Sunday, April 6, 2014
Yes, i haven't updated a while, because my life now is...hectic.
No, it's not all about work. I've also been traveling alot, partly to clear leave and also because i went with different friends and they all decide to go around the same time, so i seem to be flying here and there alot but soon im going to have a travel hiatus all the way till nov.
March was crazy; it completely flew past before i knew it. Went to ho chi minh and bangkok, both trips was blessed with peace and safety, thank God. It's really an eye opener to go to 3rd world countries and realised things arent that backward anymore. really thankful for opportunities to rest and relax!
These holidays were things i really looked foward to, and my motivation to work hard when i'm in sg. without these holidays i would really have burnt out.
You see, i actually completed training for acc, but i have a presentation tmr for acc and it took up quite a bit of time, except that i procrastinated alot because before this deadline i have a hell lot of others things to do! JCI is coming for our hospital (some accreditation audit) so some admin stuff to straighten out, took up quite abit of my time. and i started training for ibd in feb i think, and tutorials are every 2 weeks with things to prepare for, that took up most of my time. not to mention regular journal club presentations and glf assessment and all... now you know why im so thankful for all the holidays, because once im back things are in a constant whirl and mad rush to meet deadlines.
Now, the thing that spurred me to post today.
Basically for my clinic trainings, there is one other colleague who always start training with me. Thank God that all these mentors view us so favourably and are willing to invest their time and energy and effort to train us! He is a christian and a very nice one too, i'm always grateful to have him around to work hard together and striving to do our best. And we worked well together. i never really felt that there was competition between the 2 of us; he did better than me in school and i would think he would do so as well in the workplace, but it didn't bother me that much as long as i get to train for the clinics anyway. And through these clinic trainings, we actually interacted with each other more than before, and because he is a christian, we could also share about our church ministries and our spiritual lives. So it was really a blessing to have him around.
The problem came when i was approached to do another clinic. The mentor asked me in private, so i wasn't sure if he asked my colleague too. the last round for ibd they asked us separately too. So one day i just decided to ask him, and turned out he wasnt asked. at that point, nothing was really confirmed, so i told him to express his interest as well. subsequently the mentor didn't get back to me regarding this new clinic, so i casually mentioned it to the mentor. He said there was some internal issues so my training may not be so soon, but i could join the tutorials first. technically nothing was confirmed still, so i didn't mention it to my colleague. subsequently nearing the tutorial, i did get the email from my mentor that it's confirmed. i was really in a dilemma whether to tell my colleague or not, but i felt it wasn't fair for him to not know it. in fact, i wouldn't have minded if i started my training later and we could both train for it together again. so i told me colleague, and his first reaction was: i'm very happy for you! honestly i was more on the surprised side, but i was glad he was happy for me. i was afraid telling him he would be really upset that he didn't get the opportunity.

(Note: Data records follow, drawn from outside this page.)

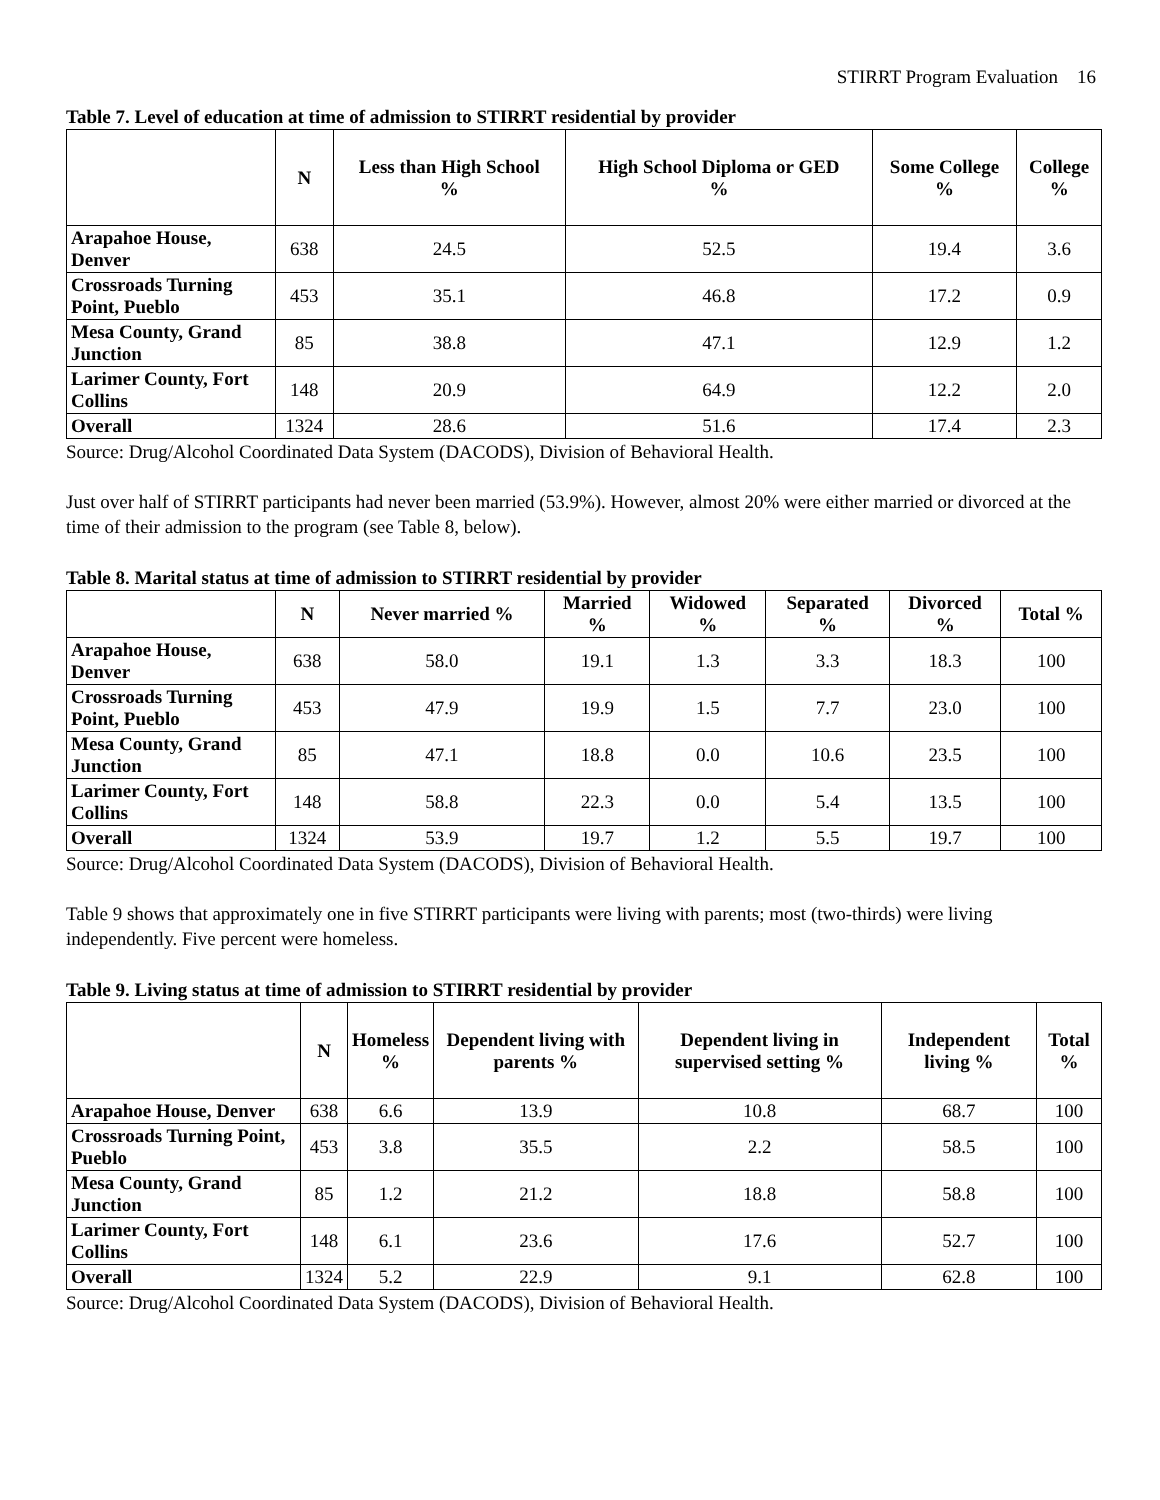STIRRT Program Evaluation 16
Table 7. Level of education at time of admission to STIRRT residential by provider
| | N | Less than High School % | High School Diploma or GED % | Some College % | College % |
| --- | --- | --- | --- | --- | --- |
| Arapahoe House, Denver | 638 | 24.5 | 52.5 | 19.4 | 3.6 |
| Crossroads Turning Point, Pueblo | 453 | 35.1 | 46.8 | 17.2 | 0.9 |
| Mesa County, Grand Junction | 85 | 38.8 | 47.1 | 12.9 | 1.2 |
| Larimer County, Fort Collins | 148 | 20.9 | 64.9 | 12.2 | 2.0 |
| Overall | 1324 | 28.6 | 51.6 | 17.4 | 2.3 |
Source: Drug/Alcohol Coordinated Data System (DACODS), Division of Behavioral Health.
Just over half of STIRRT participants had never been married (53.9%). However, almost 20% were either married or divorced at the time of their admission to the program (see Table 8, below).
Table 8. Marital status at time of admission to STIRRT residential by provider
| | N | Never married % | Married % | Widowed % | Separated % | Divorced % | Total % |
| --- | --- | --- | --- | --- | --- | --- | --- |
| Arapahoe House, Denver | 638 | 58.0 | 19.1 | 1.3 | 3.3 | 18.3 | 100 |
| Crossroads Turning Point, Pueblo | 453 | 47.9 | 19.9 | 1.5 | 7.7 | 23.0 | 100 |
| Mesa County, Grand Junction | 85 | 47.1 | 18.8 | 0.0 | 10.6 | 23.5 | 100 |
| Larimer County, Fort Collins | 148 | 58.8 | 22.3 | 0.0 | 5.4 | 13.5 | 100 |
| Overall | 1324 | 53.9 | 19.7 | 1.2 | 5.5 | 19.7 | 100 |
Source: Drug/Alcohol Coordinated Data System (DACODS), Division of Behavioral Health.
Table 9 shows that approximately one in five STIRRT participants were living with parents; most (two-thirds) were living independently. Five percent were homeless.
Table 9. Living status at time of admission to STIRRT residential by provider
| | N | Homeless % | Dependent living with parents % | Dependent living in supervised setting % | Independent living % | Total % |
| --- | --- | --- | --- | --- | --- | --- |
| Arapahoe House, Denver | 638 | 6.6 | 13.9 | 10.8 | 68.7 | 100 |
| Crossroads Turning Point, Pueblo | 453 | 3.8 | 35.5 | 2.2 | 58.5 | 100 |
| Mesa County, Grand Junction | 85 | 1.2 | 21.2 | 18.8 | 58.8 | 100 |
| Larimer County, Fort Collins | 148 | 6.1 | 23.6 | 17.6 | 52.7 | 100 |
| Overall | 1324 | 5.2 | 22.9 | 9.1 | 62.8 | 100 |
Source: Drug/Alcohol Coordinated Data System (DACODS), Division of Behavioral Health.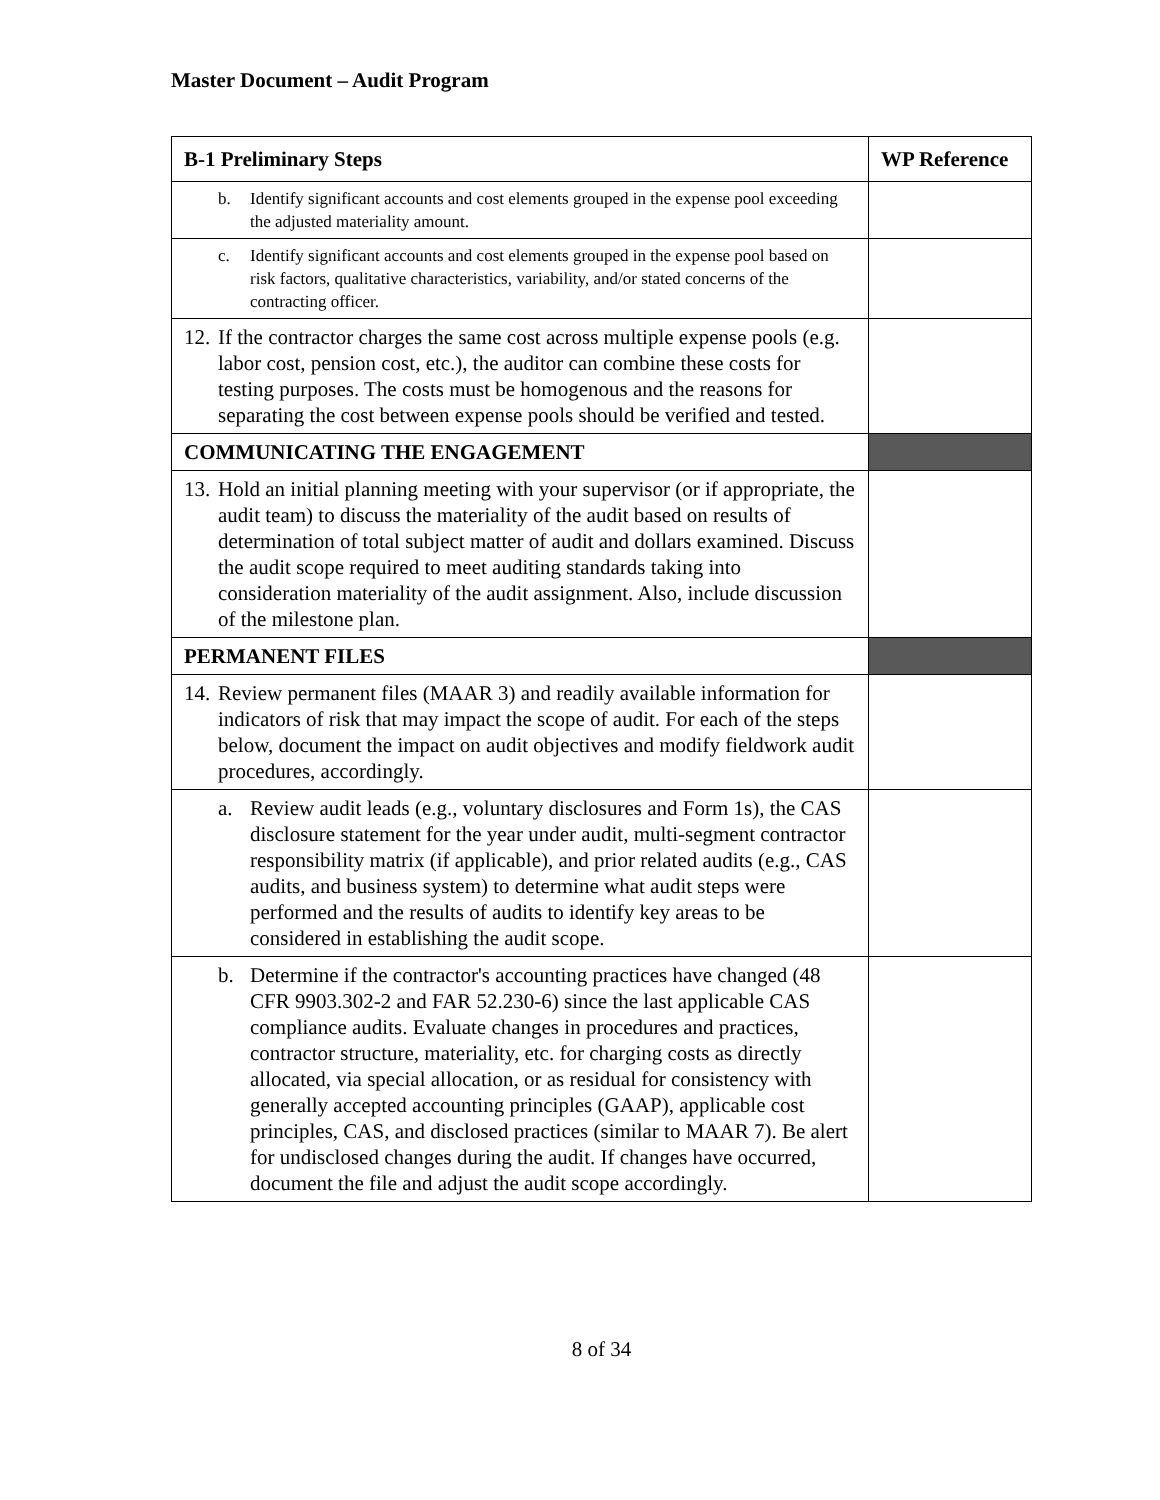Master Document – Audit Program
| B-1 Preliminary Steps | WP Reference |
| --- | --- |
| b. Identify significant accounts and cost elements grouped in the expense pool exceeding the adjusted materiality amount. | |
| c. Identify significant accounts and cost elements grouped in the expense pool based on risk factors, qualitative characteristics, variability, and/or stated concerns of the contracting officer. | |
| 12. If the contractor charges the same cost across multiple expense pools (e.g. labor cost, pension cost, etc.), the auditor can combine these costs for testing purposes. The costs must be homogenous and the reasons for separating the cost between expense pools should be verified and tested. | |
| COMMUNICATING THE ENGAGEMENT | |
| 13. Hold an initial planning meeting with your supervisor (or if appropriate, the audit team) to discuss the materiality of the audit based on results of determination of total subject matter of audit and dollars examined. Discuss the audit scope required to meet auditing standards taking into consideration materiality of the audit assignment. Also, include discussion of the milestone plan. | |
| PERMANENT FILES | |
| 14. Review permanent files (MAAR 3) and readily available information for indicators of risk that may impact the scope of audit. For each of the steps below, document the impact on audit objectives and modify fieldwork audit procedures, accordingly. | |
| a. Review audit leads (e.g., voluntary disclosures and Form 1s), the CAS disclosure statement for the year under audit, multi-segment contractor responsibility matrix (if applicable), and prior related audits (e.g., CAS audits, and business system) to determine what audit steps were performed and the results of audits to identify key areas to be considered in establishing the audit scope. | |
| b. Determine if the contractor's accounting practices have changed (48 CFR 9903.302-2 and FAR 52.230-6) since the last applicable CAS compliance audits. Evaluate changes in procedures and practices, contractor structure, materiality, etc. for charging costs as directly allocated, via special allocation, or as residual for consistency with generally accepted accounting principles (GAAP), applicable cost principles, CAS, and disclosed practices (similar to MAAR 7). Be alert for undisclosed changes during the audit. If changes have occurred, document the file and adjust the audit scope accordingly. | |
8 of 34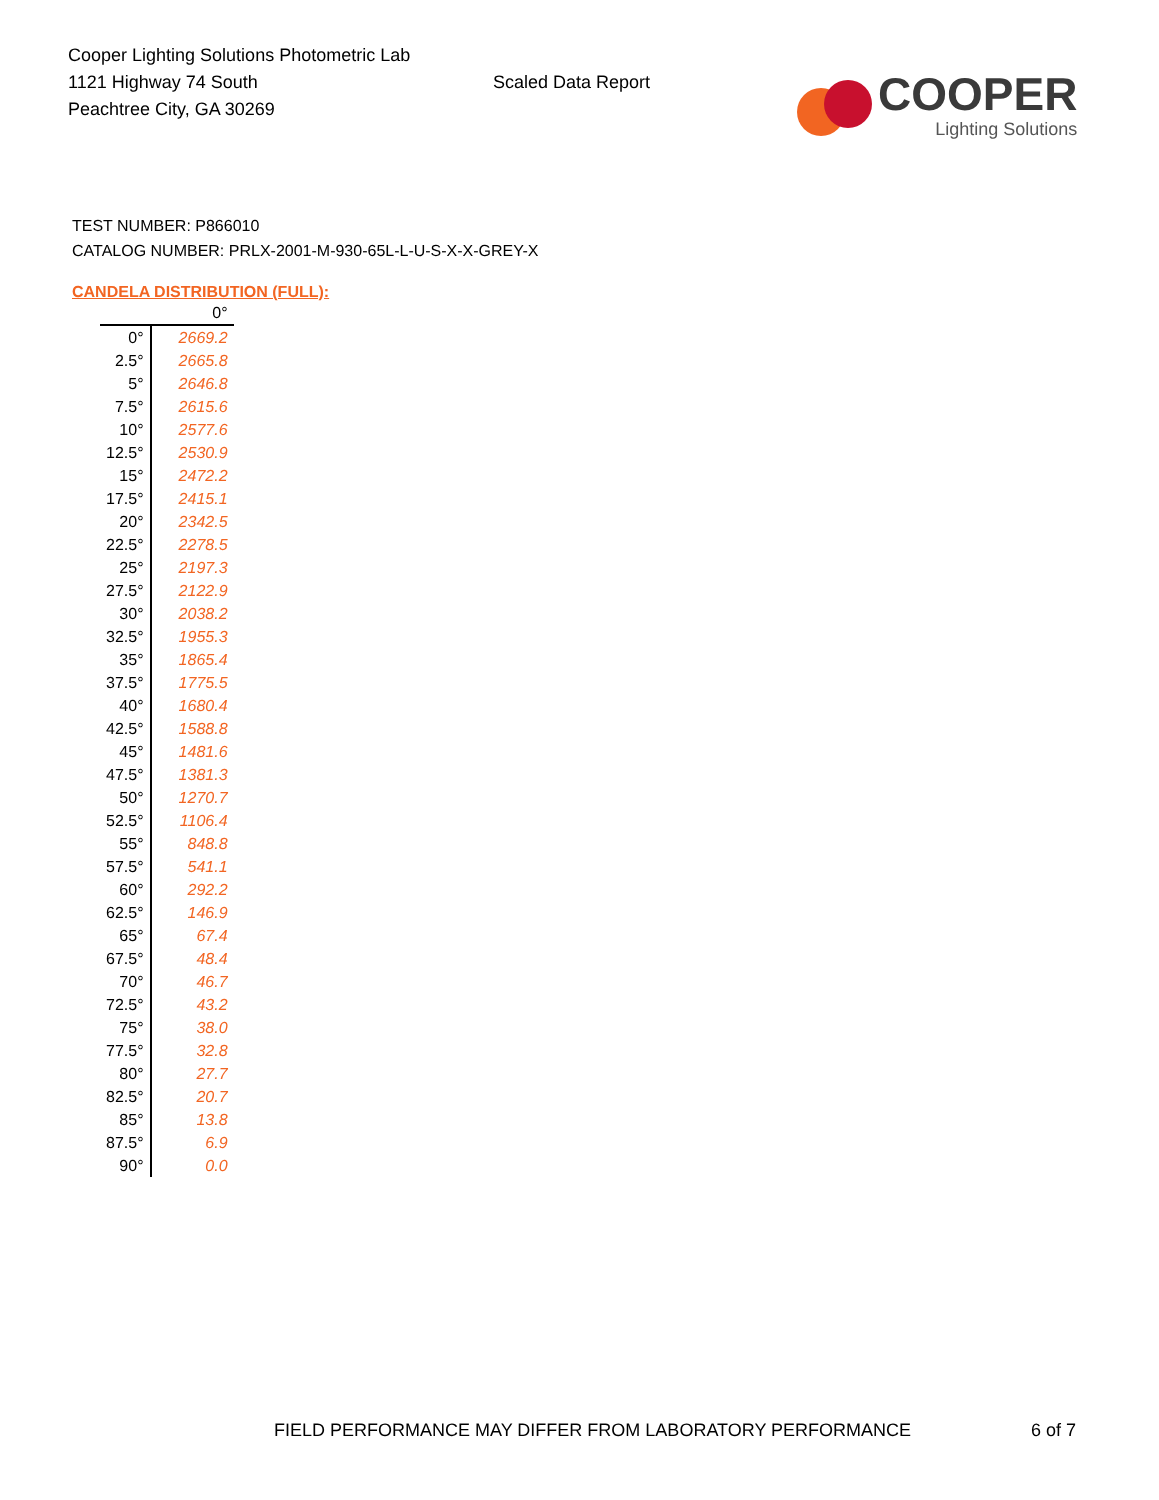Cooper Lighting Solutions Photometric Lab
1121 Highway 74 South
Peachtree City, GA 30269
Scaled Data Report
COOPER
Lighting Solutions
TEST NUMBER: P866010
CATALOG NUMBER: PRLX-2001-M-930-65L-L-U-S-X-X-GREY-X
CANDELA DISTRIBUTION (FULL):
| | 0° |
| --- | --- |
| 0° | 2669.2 |
| 2.5° | 2665.8 |
| 5° | 2646.8 |
| 7.5° | 2615.6 |
| 10° | 2577.6 |
| 12.5° | 2530.9 |
| 15° | 2472.2 |
| 17.5° | 2415.1 |
| 20° | 2342.5 |
| 22.5° | 2278.5 |
| 25° | 2197.3 |
| 27.5° | 2122.9 |
| 30° | 2038.2 |
| 32.5° | 1955.3 |
| 35° | 1865.4 |
| 37.5° | 1775.5 |
| 40° | 1680.4 |
| 42.5° | 1588.8 |
| 45° | 1481.6 |
| 47.5° | 1381.3 |
| 50° | 1270.7 |
| 52.5° | 1106.4 |
| 55° | 848.8 |
| 57.5° | 541.1 |
| 60° | 292.2 |
| 62.5° | 146.9 |
| 65° | 67.4 |
| 67.5° | 48.4 |
| 70° | 46.7 |
| 72.5° | 43.2 |
| 75° | 38.0 |
| 77.5° | 32.8 |
| 80° | 27.7 |
| 82.5° | 20.7 |
| 85° | 13.8 |
| 87.5° | 6.9 |
| 90° | 0.0 |
FIELD PERFORMANCE MAY DIFFER FROM LABORATORY PERFORMANCE 6 of 7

However, this morning he texted me and said he has sth to tell me about waiting and patience. i said, ok sure, but in my head i was thinking of man is he trying to hint me to not rush into training for all the clinics??
So he started texting - he was very happy for me indeed, but he couldn't help but feel a sense of being left out, and furthermore he did voice out his interest in the clinic too. so he spent some time ytd asking God why the door was not opened for him. He was upset with himself for having such thoughts, but if the reverse happened to me, i was sure i would have felt the same too. This morning, God gave him a reply: wait and patience. and he realised that perhaps for some good reason that he doesnt know yet, that God feels that its not the right time for him and suddenly he felt peace. Perhaps God has sth He wants him to do now that requires his time to be freed up. And he apologised for a lack of enthusiasm in his response the day before and thanked me for remembering him when i was asked for the clinic. He also encouraged me to give my best for the clinic and not be bothered by this issue. Although he has yet to realise the full reason for this but eventually he would understand on hindsight.
Do you know how much comfort and encouragement it was to me with his honest words? i can't imagine how it would be like if him or myself wasn't christian. It really spurred me to do my best for the glory of God. in today's sermon, it was about MH370, that God is still in control. Yes, God is still in control and He has the best plans for us. That i firmly believe. We read James 4:13-17, and when it came to verse 15: Instead you ought to say," if it is the Lord's will, we will live and do this or that". Nothing is outside of God control. We should cherish every opportunity and do our best for God's honour and glory. Even if the door is closed, seek Him and His will, one day we will understand.